# Green Car Repts Review Notes some Differences between U.S. and European Cruze TD



## Eugene_C (Mar 15, 2012)

This is one of the more comprehensive reviews I've seen so far. I thought this passage was helpful in describing some of the changes made for the U.S. market:



> Many diesel fans have asked, “Why can’t carmakers bring over the diesels they sell in Europe?” The large number of unique components that Chevrolet developed for the U.S. version of its 2.0-liter diesel engine highlights just how different the two markets are.The U.S. version of the engine required many redesigned components to meet tougher U.S. emissions standards and the much greater temperature extremes found on the North American continent.
> 
> Just a few of the components included a new exhaust manifold, different exhaust-gas recirculation, ceramic glow plugs and an optional oil-pan heater for cold starting, a new timing belt and tensioner system, and numerous additional sensors in the exhaust system.
> 
> Chevrolet engineers also remapped the first three gears of the automatic transmission to provide smoother shifts and more seamless power delivery for North American drivers less accustomed to obvious and abrupt gear changes than their European counterparts.

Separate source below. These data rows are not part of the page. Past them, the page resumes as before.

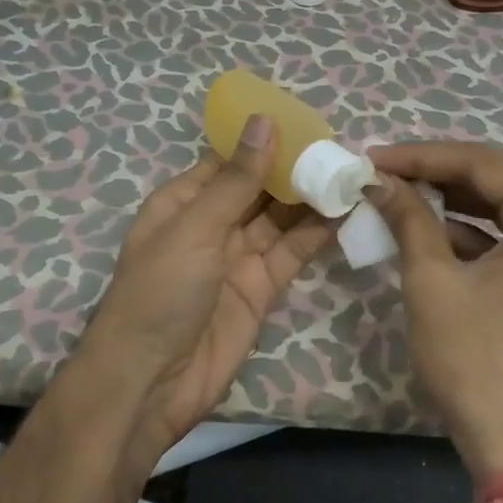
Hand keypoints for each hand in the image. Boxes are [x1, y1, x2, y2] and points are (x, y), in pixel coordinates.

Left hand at [74, 115, 336, 465]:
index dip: (263, 141)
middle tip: (340, 146)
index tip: (306, 121)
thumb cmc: (160, 292)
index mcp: (183, 202)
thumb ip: (236, 180)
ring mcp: (237, 258)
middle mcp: (211, 225)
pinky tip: (344, 210)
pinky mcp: (260, 289)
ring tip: (351, 171)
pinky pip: (291, 253)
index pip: (227, 161)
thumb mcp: (195, 228)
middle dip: (293, 169)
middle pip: (257, 188)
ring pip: (279, 219)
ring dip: (310, 198)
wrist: (152, 381)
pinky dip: (316, 234)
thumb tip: (264, 121)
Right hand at [364, 142, 502, 478]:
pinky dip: (471, 234)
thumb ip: (409, 219)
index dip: (422, 156)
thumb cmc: (479, 363)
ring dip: (452, 202)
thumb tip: (379, 180)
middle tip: (384, 171)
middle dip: (437, 174)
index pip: (484, 164)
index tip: (372, 156)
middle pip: (499, 180)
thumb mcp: (433, 283)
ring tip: (397, 194)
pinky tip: (428, 232)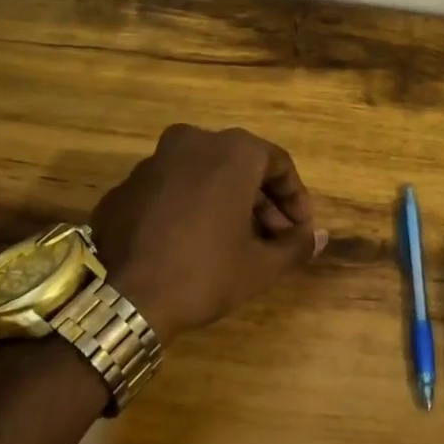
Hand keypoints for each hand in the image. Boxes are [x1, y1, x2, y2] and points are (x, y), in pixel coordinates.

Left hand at [89, 124, 327, 343]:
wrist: (127, 300)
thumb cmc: (207, 272)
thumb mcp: (262, 265)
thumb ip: (297, 245)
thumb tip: (319, 237)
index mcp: (231, 151)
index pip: (278, 164)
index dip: (295, 198)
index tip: (300, 230)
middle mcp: (192, 142)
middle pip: (240, 165)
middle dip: (261, 201)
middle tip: (273, 238)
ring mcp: (152, 162)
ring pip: (203, 174)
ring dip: (225, 202)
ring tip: (235, 241)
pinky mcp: (124, 187)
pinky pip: (170, 190)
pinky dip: (188, 208)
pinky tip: (192, 242)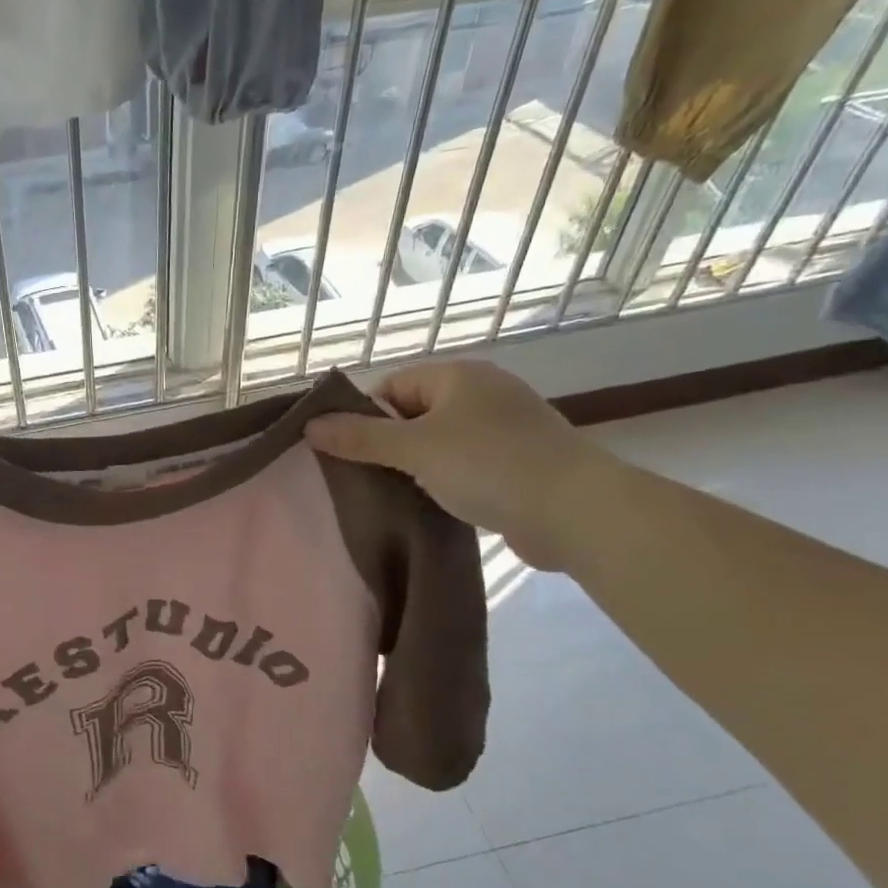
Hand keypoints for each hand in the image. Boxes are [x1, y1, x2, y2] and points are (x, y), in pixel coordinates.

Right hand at [306, 360, 614, 570]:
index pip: (391, 387)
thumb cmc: (488, 465)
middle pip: (413, 414)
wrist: (577, 511)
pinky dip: (446, 480)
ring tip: (396, 495)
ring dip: (416, 466)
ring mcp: (505, 428)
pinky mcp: (519, 462)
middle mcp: (483, 393)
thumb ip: (359, 437)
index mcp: (459, 376)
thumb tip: (310, 425)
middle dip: (388, 445)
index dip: (365, 418)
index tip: (350, 454)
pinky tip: (434, 504)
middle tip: (368, 478)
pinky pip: (466, 464)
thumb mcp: (413, 448)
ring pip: (439, 442)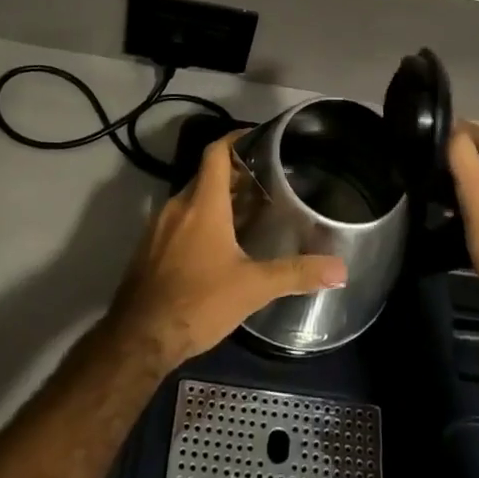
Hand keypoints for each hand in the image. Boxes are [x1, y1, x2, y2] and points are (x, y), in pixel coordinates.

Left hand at [107, 133, 346, 371]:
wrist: (139, 338)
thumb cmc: (198, 302)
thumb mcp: (253, 287)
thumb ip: (296, 273)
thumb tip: (340, 269)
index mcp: (202, 204)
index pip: (216, 152)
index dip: (236, 139)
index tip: (258, 140)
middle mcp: (177, 206)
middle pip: (206, 175)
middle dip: (234, 175)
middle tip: (265, 183)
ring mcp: (158, 227)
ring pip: (191, 199)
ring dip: (217, 200)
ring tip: (248, 213)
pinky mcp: (149, 248)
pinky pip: (178, 221)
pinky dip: (199, 221)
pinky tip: (218, 246)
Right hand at [447, 122, 478, 306]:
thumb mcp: (475, 194)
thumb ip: (461, 155)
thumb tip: (449, 127)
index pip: (464, 128)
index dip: (442, 141)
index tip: (425, 162)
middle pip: (477, 148)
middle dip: (454, 160)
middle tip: (432, 183)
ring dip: (468, 179)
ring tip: (446, 200)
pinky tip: (471, 212)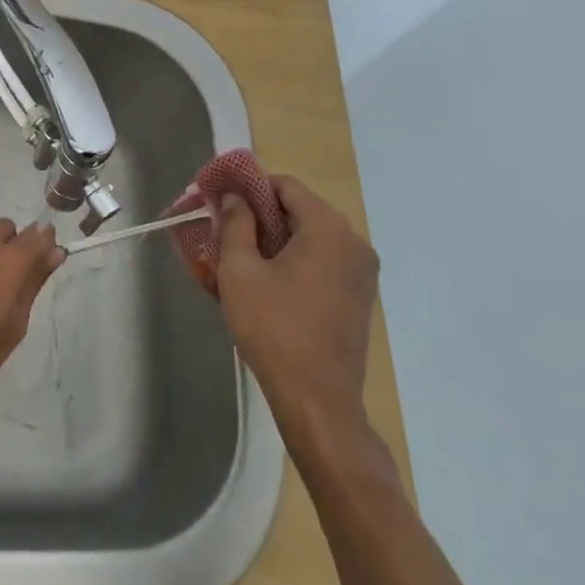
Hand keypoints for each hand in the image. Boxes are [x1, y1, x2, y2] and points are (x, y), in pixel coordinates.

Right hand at [216, 176, 379, 447]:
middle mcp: (353, 241)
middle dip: (261, 215)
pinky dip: (296, 260)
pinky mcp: (360, 296)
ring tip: (243, 260)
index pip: (285, 185)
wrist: (317, 399)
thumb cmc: (273, 328)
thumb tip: (236, 197)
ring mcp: (363, 271)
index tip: (221, 202)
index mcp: (327, 228)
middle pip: (300, 209)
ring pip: (311, 236)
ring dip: (277, 239)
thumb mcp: (240, 271)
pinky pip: (324, 261)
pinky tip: (270, 284)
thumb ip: (236, 224)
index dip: (249, 188)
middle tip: (225, 232)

Personally I think die-hard diesel fans would be fine with "Euro-style" diesels, but I can see GM's point also in trying to reach a larger market. 

FULL ARTICLE: 2014 Chevrolet Cruze Diesel: First Drive (Page 2)


----------



## obermd (Mar 3, 2012)

I think the comment "Chevrolet engineers also remapped the first three gears of the automatic transmission to provide smoother shifts ..." explains the 2011 Cruze Automatic shifting. The Cruze, in it's current form, had been running around the rest of the world for two years and when GM brought it to the US they didn't consider the differences in driver expectations. This may also explain why we don't see nearly as many reports of hard shifting from non US/Canadian members here - they don't expect glass smooth shifting.


----------